Five Senses in Sensory Details

Visual Senses

This chapter will focus on visual sensory details only.

  • Visual sensory details show the location of the story or the character’s surroundings.
  • It is used in the form of words to appeal to the sense of sight.
  • It helps the reader to visualise the story and experience the story as if they were in the character’s place.
  • Physical attributes of visual imagery are colour, shape, size, shadows, lightness and darkness, and shade are all part of visual imagery.
Visual sense


Visual Sensory Type Sentence Visual Imagery Added Explanation
Appearance The clothes were on the floor. The dirty clothes were piled up in the corner of the room. Explaining that the clothes were ‘dirty’ and they were lying in the ‘corner’ of the room helps the reader visualise what the writer wants to show the readers.
Size The ant climbed the tree. The tiny ant climbed the tall tree. Explaining that the ant is ‘tiny’ and the tree is ‘tall’ helps the reader visualise what the writer says.
Colour She is wearing a beautiful dress. She is wearing a beautiful golden yellow dress. The words ‘golden yellow’ helps the reader to visualise the colour of the dress.

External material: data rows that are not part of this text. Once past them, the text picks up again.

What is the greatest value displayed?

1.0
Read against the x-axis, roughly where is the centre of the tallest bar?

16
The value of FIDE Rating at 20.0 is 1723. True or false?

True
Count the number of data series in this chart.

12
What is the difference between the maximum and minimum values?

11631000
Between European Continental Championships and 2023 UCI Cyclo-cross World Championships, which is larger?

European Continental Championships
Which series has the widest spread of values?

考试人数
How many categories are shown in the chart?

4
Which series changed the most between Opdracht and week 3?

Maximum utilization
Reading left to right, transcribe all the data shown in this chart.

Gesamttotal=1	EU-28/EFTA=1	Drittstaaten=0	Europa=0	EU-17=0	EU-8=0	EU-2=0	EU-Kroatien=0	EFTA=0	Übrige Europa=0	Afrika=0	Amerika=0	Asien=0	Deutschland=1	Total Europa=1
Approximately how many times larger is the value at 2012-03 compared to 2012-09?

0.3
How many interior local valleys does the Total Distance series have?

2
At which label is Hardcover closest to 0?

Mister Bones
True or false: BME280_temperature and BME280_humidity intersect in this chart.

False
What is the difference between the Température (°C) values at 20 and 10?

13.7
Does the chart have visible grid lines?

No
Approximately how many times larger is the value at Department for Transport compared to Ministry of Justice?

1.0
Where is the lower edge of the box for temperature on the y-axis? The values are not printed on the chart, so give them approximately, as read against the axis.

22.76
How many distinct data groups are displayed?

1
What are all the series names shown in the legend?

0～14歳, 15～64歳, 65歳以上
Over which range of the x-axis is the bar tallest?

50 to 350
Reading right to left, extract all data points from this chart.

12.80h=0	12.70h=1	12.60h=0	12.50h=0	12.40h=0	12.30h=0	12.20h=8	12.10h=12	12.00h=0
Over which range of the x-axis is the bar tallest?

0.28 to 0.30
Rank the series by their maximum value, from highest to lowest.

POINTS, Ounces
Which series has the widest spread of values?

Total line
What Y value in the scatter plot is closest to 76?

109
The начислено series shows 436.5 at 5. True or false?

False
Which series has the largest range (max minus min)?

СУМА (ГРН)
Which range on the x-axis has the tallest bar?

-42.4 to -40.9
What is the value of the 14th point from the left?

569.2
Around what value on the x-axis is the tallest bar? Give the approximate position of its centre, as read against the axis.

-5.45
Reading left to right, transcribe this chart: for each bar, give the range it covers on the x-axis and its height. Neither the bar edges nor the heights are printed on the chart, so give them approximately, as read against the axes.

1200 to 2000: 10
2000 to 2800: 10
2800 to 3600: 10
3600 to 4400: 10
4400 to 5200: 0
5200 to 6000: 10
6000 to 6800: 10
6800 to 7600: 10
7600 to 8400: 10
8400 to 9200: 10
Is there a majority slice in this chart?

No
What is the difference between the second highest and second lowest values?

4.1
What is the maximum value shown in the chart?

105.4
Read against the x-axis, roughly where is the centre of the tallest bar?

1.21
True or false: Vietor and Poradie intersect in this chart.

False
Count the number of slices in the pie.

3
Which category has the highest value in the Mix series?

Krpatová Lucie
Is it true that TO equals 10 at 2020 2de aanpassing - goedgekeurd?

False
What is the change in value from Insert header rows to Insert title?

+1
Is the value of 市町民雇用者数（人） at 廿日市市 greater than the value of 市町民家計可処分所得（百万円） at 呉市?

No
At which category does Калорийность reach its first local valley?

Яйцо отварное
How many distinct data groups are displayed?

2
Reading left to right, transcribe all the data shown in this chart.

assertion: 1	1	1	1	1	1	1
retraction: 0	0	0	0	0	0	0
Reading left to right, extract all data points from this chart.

Examples of Visual Imagery in English Literature:

Excerpts from The Great Gatsby by F. Scott Fitzgerald “Gatsby believed in the green light, the orgastic future that year by year recedes before us. It eluded us then, but that’s no matter — tomorrow we will run faster, stretch out our arms farther ... And then one fine morning —

So we beat on, boats against the current, borne back ceaselessly into the past.”

  • In this excerpt, readers can picture the future through the visual imagery of the green light.
  • Readers can imagine themselves running faster and stretching out their arms as the great Gatsby did.
  • Readers can also visualise that one fine morning we move on like a motion of a boat that is struggling against a current.

Some Sight Words:

Check the below table to find some common sight words.

round dull ugly tall
giant vivid tiny shiny
pretty dim untidy wavy
clear grand brown neat


  1. Do not fill the text with excess sight words.
  2. Example:

    Notice the difference between the two sentences. Too much usage of sight words can confuse the readers or even create an excess of information, making it difficult to remember.

    crossThe boy was running, sweating, gasping for breath, in torn clothes and wearing slippers.

    tickThe boy was running very fast in shabby clothes and slippers.

  3. Do not use opposite sight words in a text.
  4. Example:

    cross Sailesh is a tiny giant man.

    The words ‘tiny’ and ‘giant’ are opposite words in the above sentence. Sailesh cannot be both giant and tiny at the same time. Either he is tiny or giant, so only one descriptive word can be used.